Effectively managing human beings is a game of very few clear lines.

Admitting that a new rule is stupid but needs to be done works sometimes, with some people, often depending very much on how you say it and what your relationship is like. You can't use that line all the time, with every rule you disagree with (or every rule they disagree with) because it causes active mistrust of the organization, which breeds discontent and is bad for morale. But, similarly, you can't ardently defend every decision made by higher-ups because that causes them to mistrust you and that also breeds discontent and is bad for morale.

Sometimes you have to say "Do it because I say so" and sometimes you have have to say "This is why we're doing this." And often which one you choose differs from day to day, rule to rule, employee to employee, conversation to conversation.
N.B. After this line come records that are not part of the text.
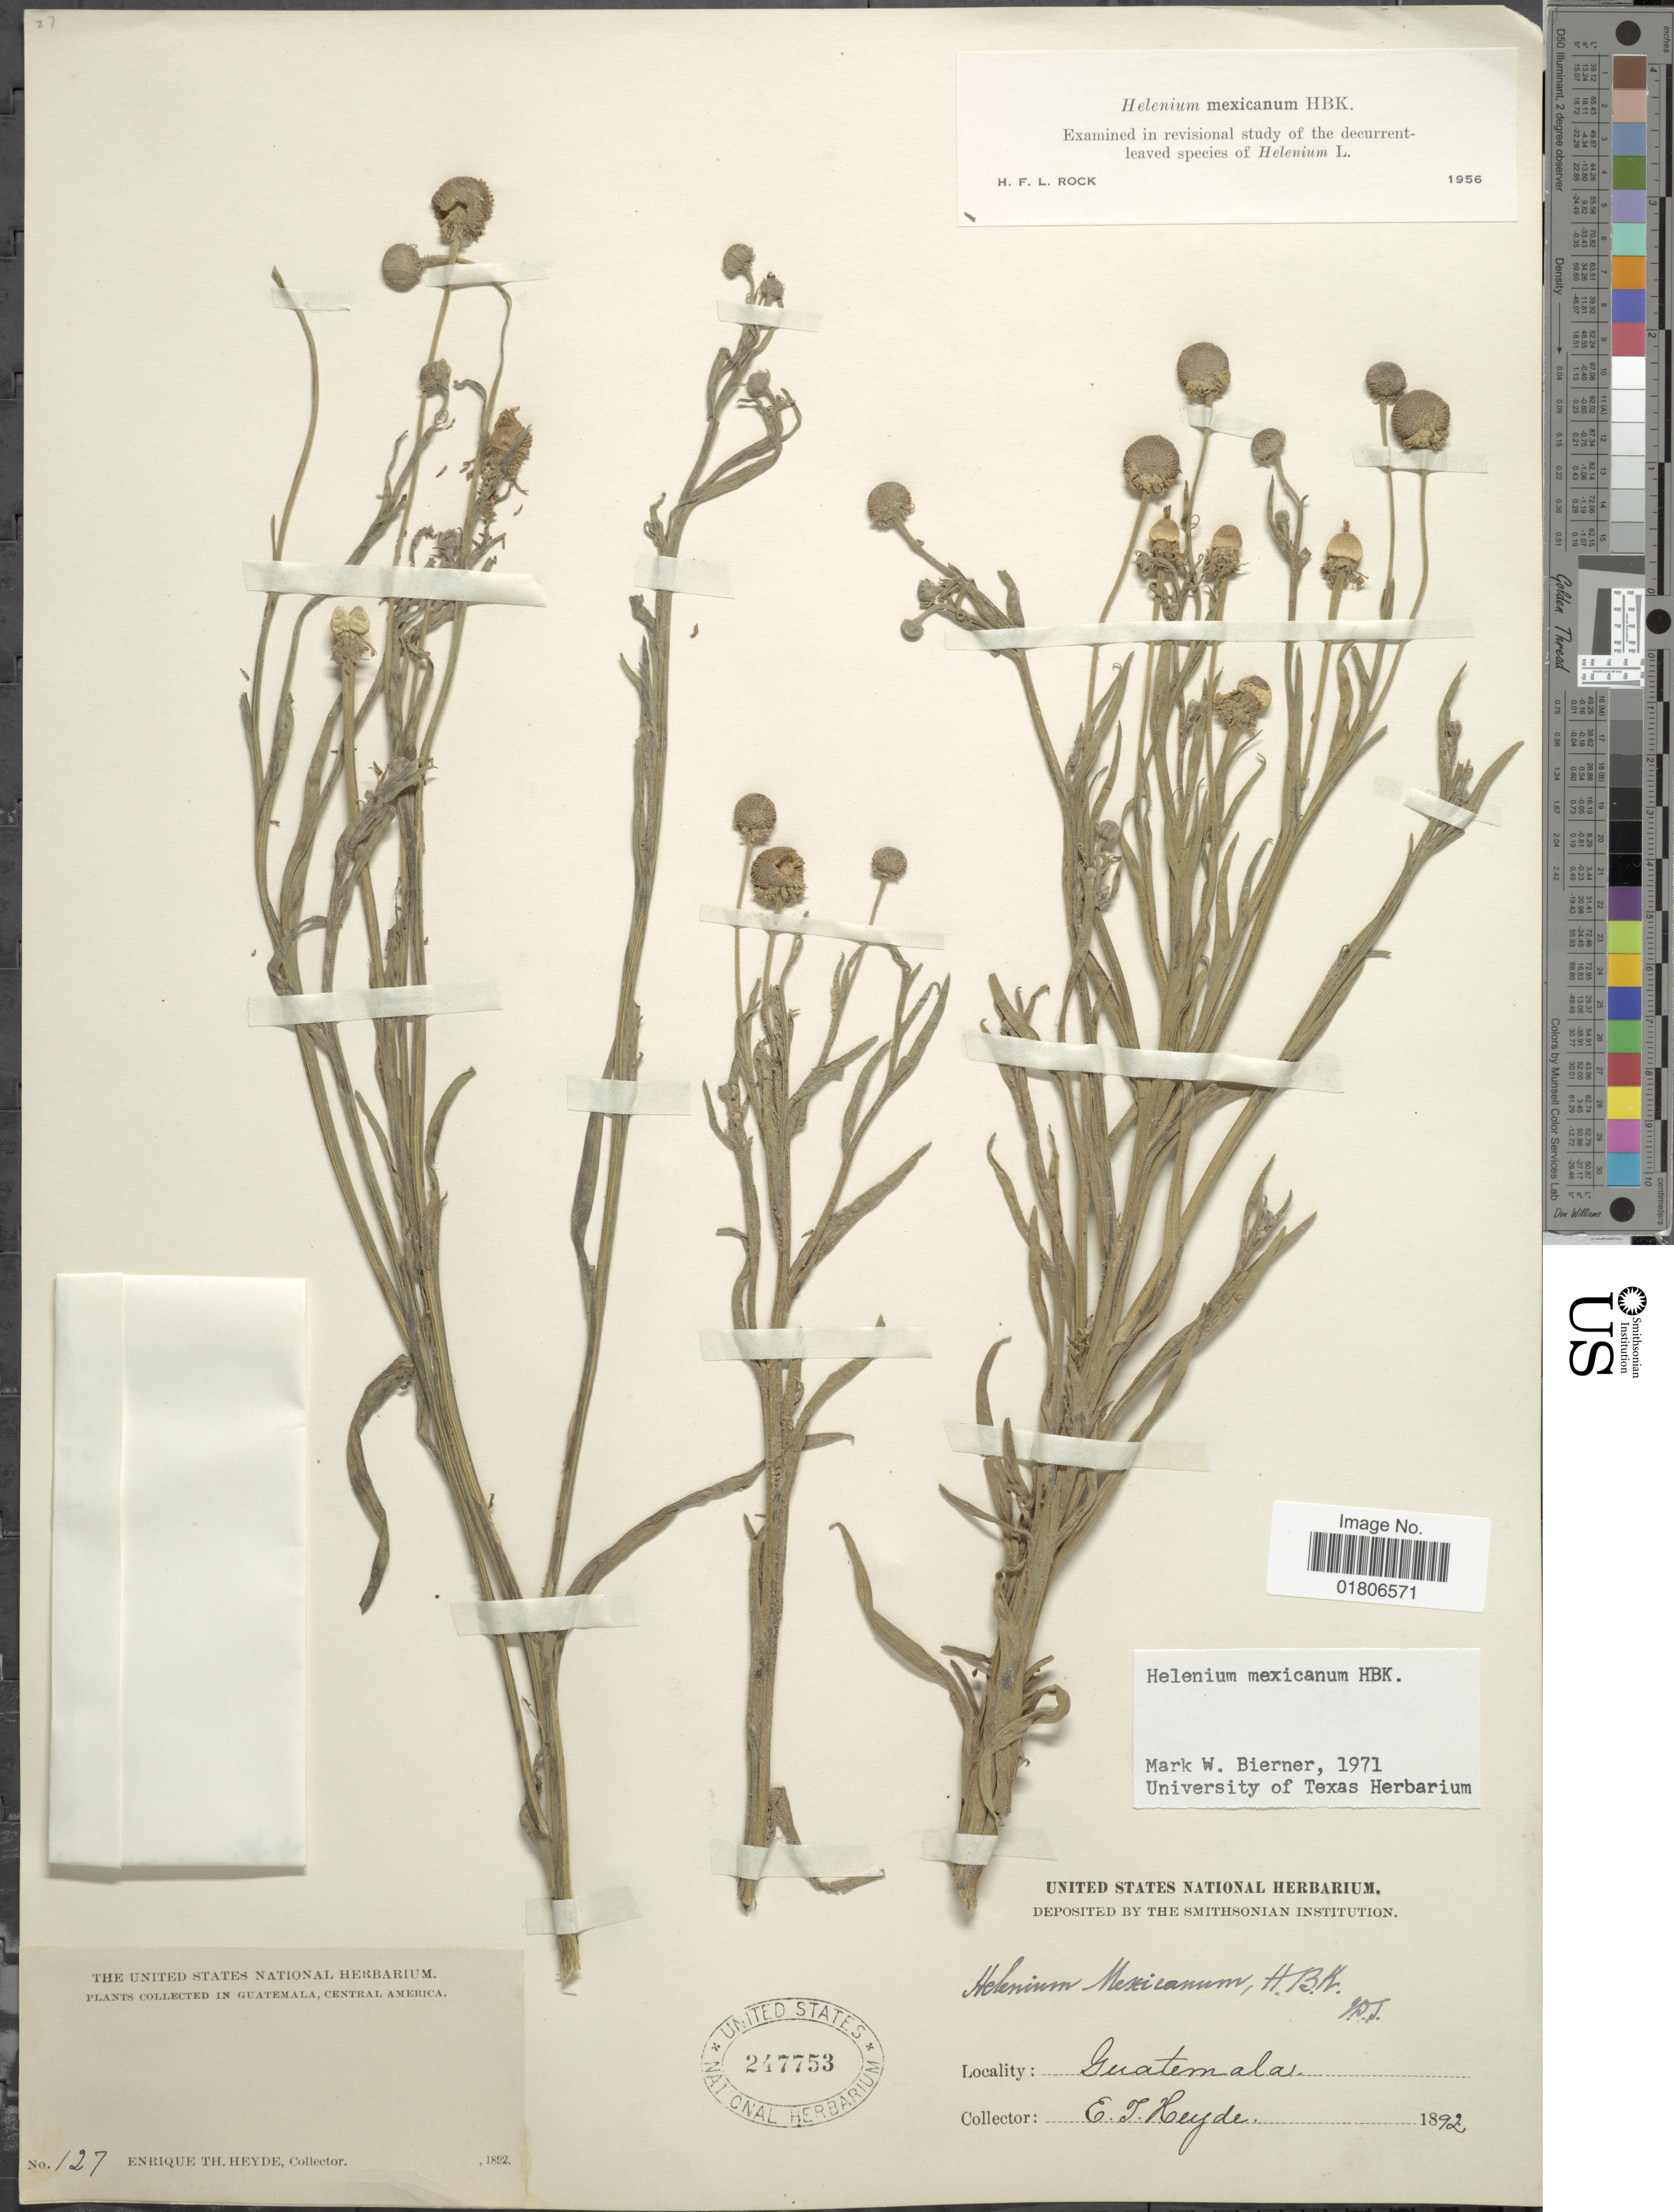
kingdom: Plantae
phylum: Tracheophyta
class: Magnoliopsida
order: Asterales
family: Asteraceae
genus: Helenium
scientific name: Helenium mexicanum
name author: Kunth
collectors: E. T. Heyde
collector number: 127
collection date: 1892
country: Guatemala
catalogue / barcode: US 247753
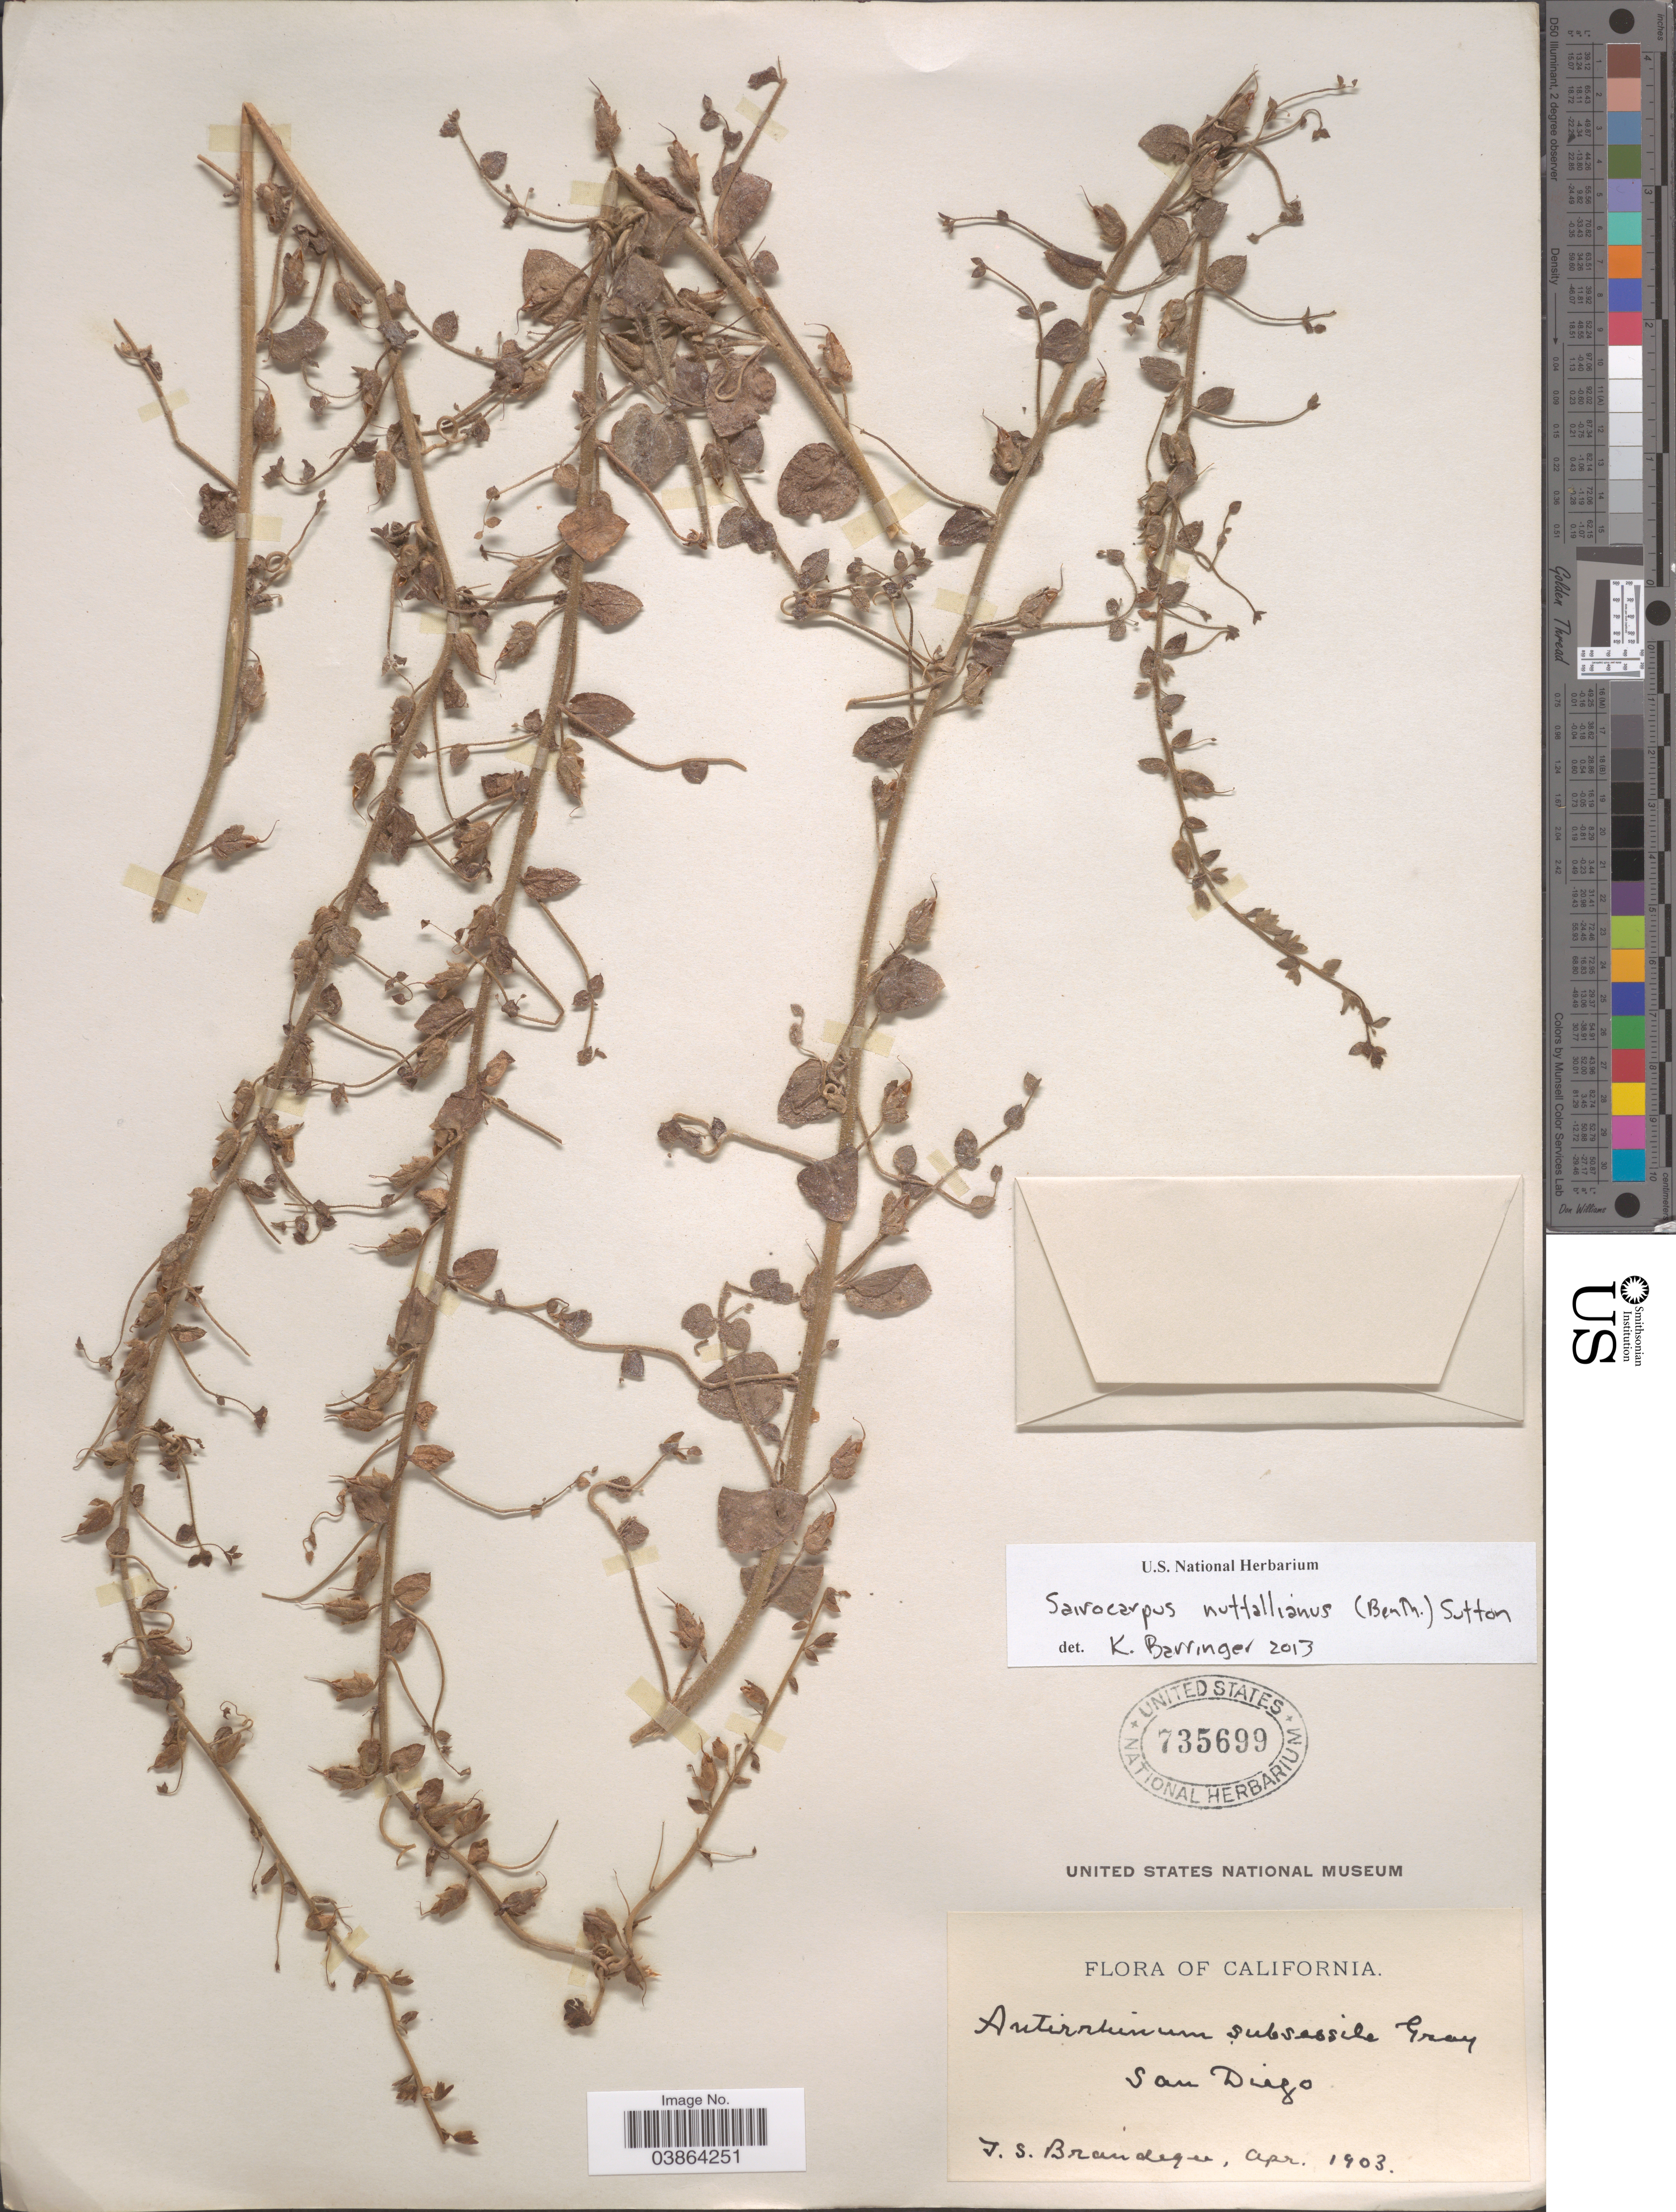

Machiavelli said "There is no other way to guard yourself against flattery than by making [people] understand that telling you the truth will not offend you, but when all [people] may tell you the truth, you lose their respect."

I remember reading that when I was a teenager, long before I had ever been in charge of anyone, and I spent a lot of time thinking about it. And it made me realize that there's no one single path, no simple rules, no one-size-fits-all way to go about thing where other humans are concerned.

People joke about managers who can't do the jobs of the people the manage, about "failing upwards" and the like, but managing people is really its own skillset, completely separate from whatever skillsets you're managing. It's challenging but I also find it very rewarding.